## Job
Rewrite the passage on resource capacity planning from "Delve deeper, and" up to and including "project for a given timeframe?", changing "forecast" to "projection".

## Document extract

• • • • •

I'll begin with the basics. What do we know about resource capacity planning?
It is the practice of comparing future resource utilization of project resources to available work capacity. Utilization is the time and effort spent on a project within a defined timeframe.
Delve deeper, and some questions pop up.
- How many projects are there with your organization?
- What is the forecast on utilization for a specific role for each project for a given timeframe?
- What are the available working hours for that role?
- What is the amount of non-project work time for that role for a given timeframe?
This practice will meet two different mindsets in any technology company, i.e. portfolio and project.
The portfolio mindset drives the portfolio governance team to understand when and how new project work can be undertaken using the organization's resources. This mindset faces challenges when a project is launched without adequate resources. As a result, tagged resources will work beyond their available capacity or less than forecasts. Carefully considering three parameters - time, scope, and budget - helps determine if new projects can be completed successfully.
Those with a project mindset are focused on that specific project. Capacity management units support them to determine if any new resource shortages would impede the delivery of the project and result in the budget, schedule, and scope deviations.
The portfolio governance team's resource data can also be used to determine individual resource utilization views and ease the decision-making process for project managers. Additionally, it can help identify resource gaps and potential constraints.
There is a consistent overlap between project and portfolio mindsets, and the best resource capacity management is achieved by keeping an eye on all moving parts.
At the portfolio governance level, aligning the following areas to the process would be the key:
- Precision data on resources
- In-depth analysis of resources by a dedicated tea,
- Regular review of the governance
At the project management level, the following processes would be critical.
- Efficient project planning for setting up defined scope, tasks, delivery deadlines and quantum of efforts
- Skilled management of resources inside the organization, based on skills, abilities and interests
- Strategic communications framework to ensure information is timely exchanged between projects teams and resource management divisions
The maturity will ultimately determine resource and capacity management in project management and granularity of data, but interventions such as resource capacity planning tools, improving forecasts and improving the management of critical resources will greatly help.

• • • • •

## Dataset extract
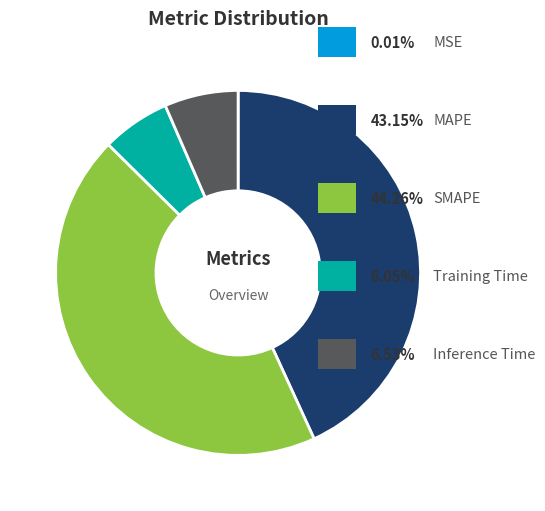

Does any single category account for the majority?

No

• • • • •

## Answer box
Delve deeper, and some questions pop up.
- How many projects are there with your organization?
- What is the projection on utilization for a specific role for each project for a given timeframe?